One of the easiest and most effective ways is to have your pet wear a collar with identification at all times. The identification could be a tag with your pet’s name, address and phone number or written on the collar itself. If you do not want your information visible your pet’s rabies tag is a good option. This unique number will easily identify your pet when the clinic that issued the tag is contacted. Tags too noisy? Consider an engraved collar, which is a great alternative to tags and they are custom made for both fit and style!

Tattoos are another way to identify your pet. Tattoos are permanent and visible. A quick trip to a veterinary clinic or the Regina Humane Society can link the tattoo to its owner. Did you know that the first letter of a tattoo belongs to the clinic that tattooed the pet? That’s right V is for Victoria Vet Clinic!

Pet owners should be aware that tattoos are only good city wide, so if you move beyond Regina and surrounding area, your pet’s tattoo will not help in their return home. Overtime tattoos may blur or fade, so we recommend that tattoos be used with microchips for added security. Since tattoos can only be given under general anesthetic have your pet receive it when they are spayed or neutered.

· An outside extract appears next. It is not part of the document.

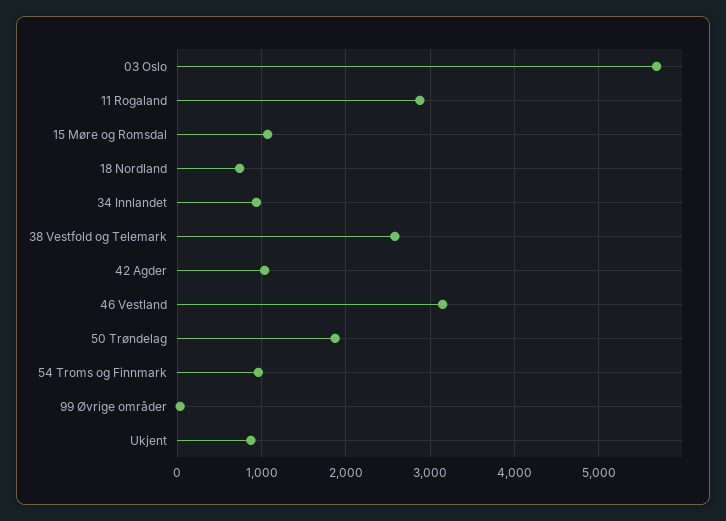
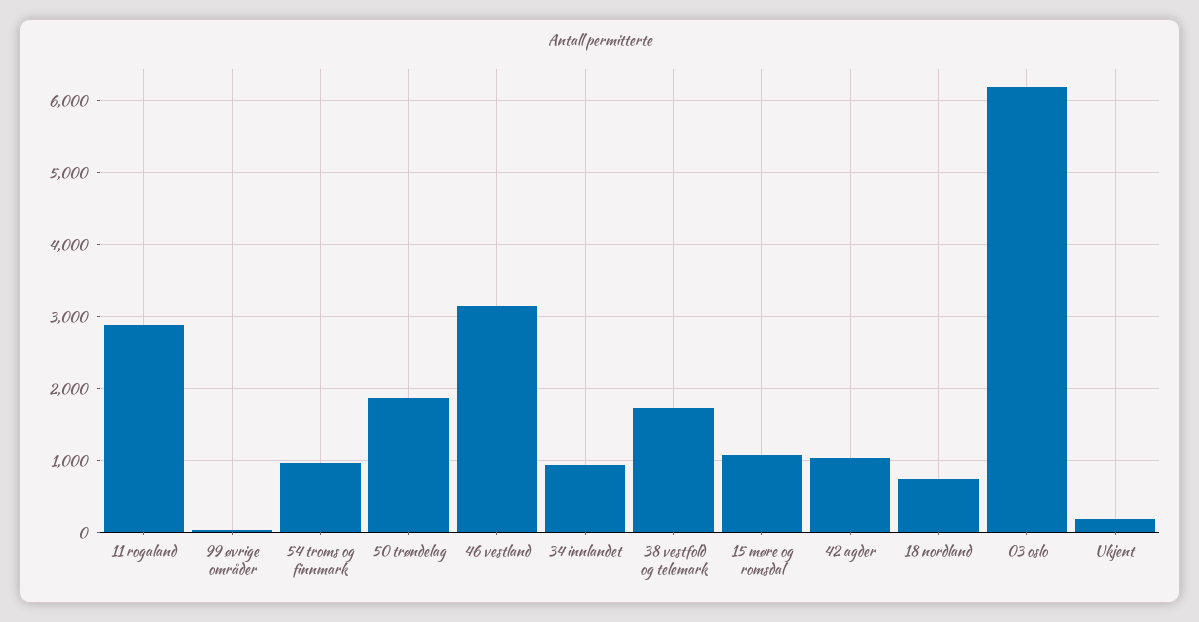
03 Oslo: 5700 -> 6200
38 Vestfold og Telemark: 2600 -> 1700
Ukjent: 900 -> 200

Microchips. A microchip is a permanent form of identification placed under the skin between the shoulder blades of your pet. The chip can be implanted at any time and is read by a scanner which will identify the owner. Most microchips also come with an identification tag which not only indicates that there is a microchip present but also provide a unique ID number that will identify the owner once the microchip company is contacted. Most microchips are good throughout North America while others are good internationally. Microchips are often required to register pedigreed dogs and sometimes for international travel. Be sure to inquire which type of chip may be required if these are concerns.

Remember that none of these forms of identification will work if your information is not current. Renew your license yearly and be sure to include your pet’s tattoo number and microchip number as these are often forgotten.

If you move be sure to call the microchip company and veterinarian to update your information. We can’t call you if your pet turns up and we do not have a current phone number. If you are traveling and will be unavailable, make sure your have updated your emergency contact person as well. Just a few simple tools can make all the difference when it comes to finding your lost pet.